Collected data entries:
######

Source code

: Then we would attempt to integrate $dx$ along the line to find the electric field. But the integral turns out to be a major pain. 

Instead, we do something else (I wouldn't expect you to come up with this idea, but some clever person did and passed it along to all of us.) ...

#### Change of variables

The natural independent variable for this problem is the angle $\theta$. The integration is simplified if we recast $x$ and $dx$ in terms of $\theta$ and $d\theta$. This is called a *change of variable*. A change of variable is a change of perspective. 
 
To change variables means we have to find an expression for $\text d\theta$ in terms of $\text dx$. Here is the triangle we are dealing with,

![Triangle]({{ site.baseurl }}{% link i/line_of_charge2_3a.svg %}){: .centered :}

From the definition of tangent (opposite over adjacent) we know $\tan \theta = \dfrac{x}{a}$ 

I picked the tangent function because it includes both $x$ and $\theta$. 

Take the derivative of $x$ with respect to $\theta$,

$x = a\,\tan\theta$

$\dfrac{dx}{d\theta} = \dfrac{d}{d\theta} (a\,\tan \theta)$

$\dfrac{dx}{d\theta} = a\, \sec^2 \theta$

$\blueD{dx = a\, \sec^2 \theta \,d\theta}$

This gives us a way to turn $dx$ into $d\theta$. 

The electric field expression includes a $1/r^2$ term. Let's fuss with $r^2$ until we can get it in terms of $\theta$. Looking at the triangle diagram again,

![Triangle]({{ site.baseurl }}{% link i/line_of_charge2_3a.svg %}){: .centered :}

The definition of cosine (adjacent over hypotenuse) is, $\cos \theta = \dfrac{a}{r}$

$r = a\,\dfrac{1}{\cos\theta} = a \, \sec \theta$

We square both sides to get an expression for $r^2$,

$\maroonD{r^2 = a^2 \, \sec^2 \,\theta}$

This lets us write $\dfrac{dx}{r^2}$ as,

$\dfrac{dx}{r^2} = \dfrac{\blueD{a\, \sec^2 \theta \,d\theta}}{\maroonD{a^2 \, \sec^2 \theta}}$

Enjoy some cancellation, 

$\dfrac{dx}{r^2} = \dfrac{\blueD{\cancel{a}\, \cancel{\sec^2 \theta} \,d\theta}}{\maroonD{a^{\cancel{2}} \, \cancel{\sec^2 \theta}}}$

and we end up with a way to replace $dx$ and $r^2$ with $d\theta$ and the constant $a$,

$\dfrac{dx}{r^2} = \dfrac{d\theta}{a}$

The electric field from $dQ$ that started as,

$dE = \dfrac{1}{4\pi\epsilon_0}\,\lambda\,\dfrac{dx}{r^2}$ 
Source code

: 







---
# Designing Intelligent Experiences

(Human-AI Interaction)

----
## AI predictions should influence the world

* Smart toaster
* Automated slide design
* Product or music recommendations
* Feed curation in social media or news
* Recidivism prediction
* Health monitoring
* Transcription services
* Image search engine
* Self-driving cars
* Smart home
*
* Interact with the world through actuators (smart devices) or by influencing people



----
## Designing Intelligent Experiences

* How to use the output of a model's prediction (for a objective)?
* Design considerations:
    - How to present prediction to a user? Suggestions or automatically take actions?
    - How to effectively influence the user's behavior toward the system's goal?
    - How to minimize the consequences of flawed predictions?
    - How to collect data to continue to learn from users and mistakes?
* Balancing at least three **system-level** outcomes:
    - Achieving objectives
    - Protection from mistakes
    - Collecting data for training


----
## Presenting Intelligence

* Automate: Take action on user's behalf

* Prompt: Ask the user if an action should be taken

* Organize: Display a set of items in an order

######

● **Required action**
The response should be an exact copy of all the records above.

● **Response area**
Source code

: Then we would attempt to integrate $dx$ along the line to find the electric field. But the integral turns out to be a major pain. 

Instead, we do something else (I wouldn't expect you to come up with this idea, but some clever person did and passed it along to all of us.) ...

#### Change of variables

The natural independent variable for this problem is the angle $\theta$. The integration is simplified if we recast $x$ and $dx$ in terms of $\theta$ and $d\theta$. This is called a *change of variable*. A change of variable is a change of perspective. 
 
To change variables means we have to find an expression for $\text d\theta$ in terms of $\text dx$. Here is the triangle we are dealing with,

![Triangle]({{ site.baseurl }}{% link i/line_of_charge2_3a.svg %}){: .centered :}

From the definition of tangent (opposite over adjacent) we know $\tan \theta = \dfrac{x}{a}$ 

I picked the tangent function because it includes both $x$ and $\theta$. 

Take the derivative of $x$ with respect to $\theta$,

$x = a\,\tan\theta$

$\dfrac{dx}{d\theta} = \dfrac{d}{d\theta} (a\,\tan \theta)$

$\dfrac{dx}{d\theta} = a\, \sec^2 \theta$

$\blueD{dx = a\, \sec^2 \theta \,d\theta}$

This gives us a way to turn $dx$ into $d\theta$. 

The electric field expression includes a $1/r^2$ term. Let's fuss with $r^2$ until we can get it in terms of $\theta$. Looking at the triangle diagram again,

![Triangle]({{ site.baseurl }}{% link i/line_of_charge2_3a.svg %}){: .centered :}

The definition of cosine (adjacent over hypotenuse) is, $\cos \theta = \dfrac{a}{r}$

$r = a\,\dfrac{1}{\cos\theta} = a \, \sec \theta$

We square both sides to get an expression for $r^2$,

$\maroonD{r^2 = a^2 \, \sec^2 \,\theta}$

This lets us write $\dfrac{dx}{r^2}$ as,

$\dfrac{dx}{r^2} = \dfrac{\blueD{a\, \sec^2 \theta \,d\theta}}{\maroonD{a^2 \, \sec^2 \theta}}$

Enjoy some cancellation, 

$\dfrac{dx}{r^2} = \dfrac{\blueD{\cancel{a}\, \cancel{\sec^2 \theta} \,d\theta}}{\maroonD{a^{\cancel{2}} \, \cancel{\sec^2 \theta}}}$

and we end up with a way to replace $dx$ and $r^2$ with $d\theta$ and the constant $a$,

$\dfrac{dx}{r^2} = \dfrac{d\theta}{a}$

The electric field from $dQ$ that started as,

$dE = \dfrac{1}{4\pi\epsilon_0}\,\lambda\,\dfrac{dx}{r^2}$ 
Source code

: 







---
# Designing Intelligent Experiences

(Human-AI Interaction)

----
## AI predictions should influence the world

* Smart toaster
* Automated slide design
* Product or music recommendations
* Feed curation in social media or news
* Recidivism prediction
* Health monitoring
* Transcription services
* Image search engine
* Self-driving cars
* Smart home
*
* Interact with the world through actuators (smart devices) or by influencing people



----
## Designing Intelligent Experiences

* How to use the output of a model's prediction (for a objective)?
* Design considerations:
    - How to present prediction to a user? Suggestions or automatically take actions?
    - How to effectively influence the user's behavior toward the system's goal?
    - How to minimize the consequences of flawed predictions?
    - How to collect data to continue to learn from users and mistakes?
* Balancing at least three **system-level** outcomes:
    - Achieving objectives
    - Protection from mistakes
    - Collecting data for training


----
## Presenting Intelligence

* Automate: Take action on user's behalf

* Prompt: Ask the user if an action should be taken

* Organize: Display a set of items in an order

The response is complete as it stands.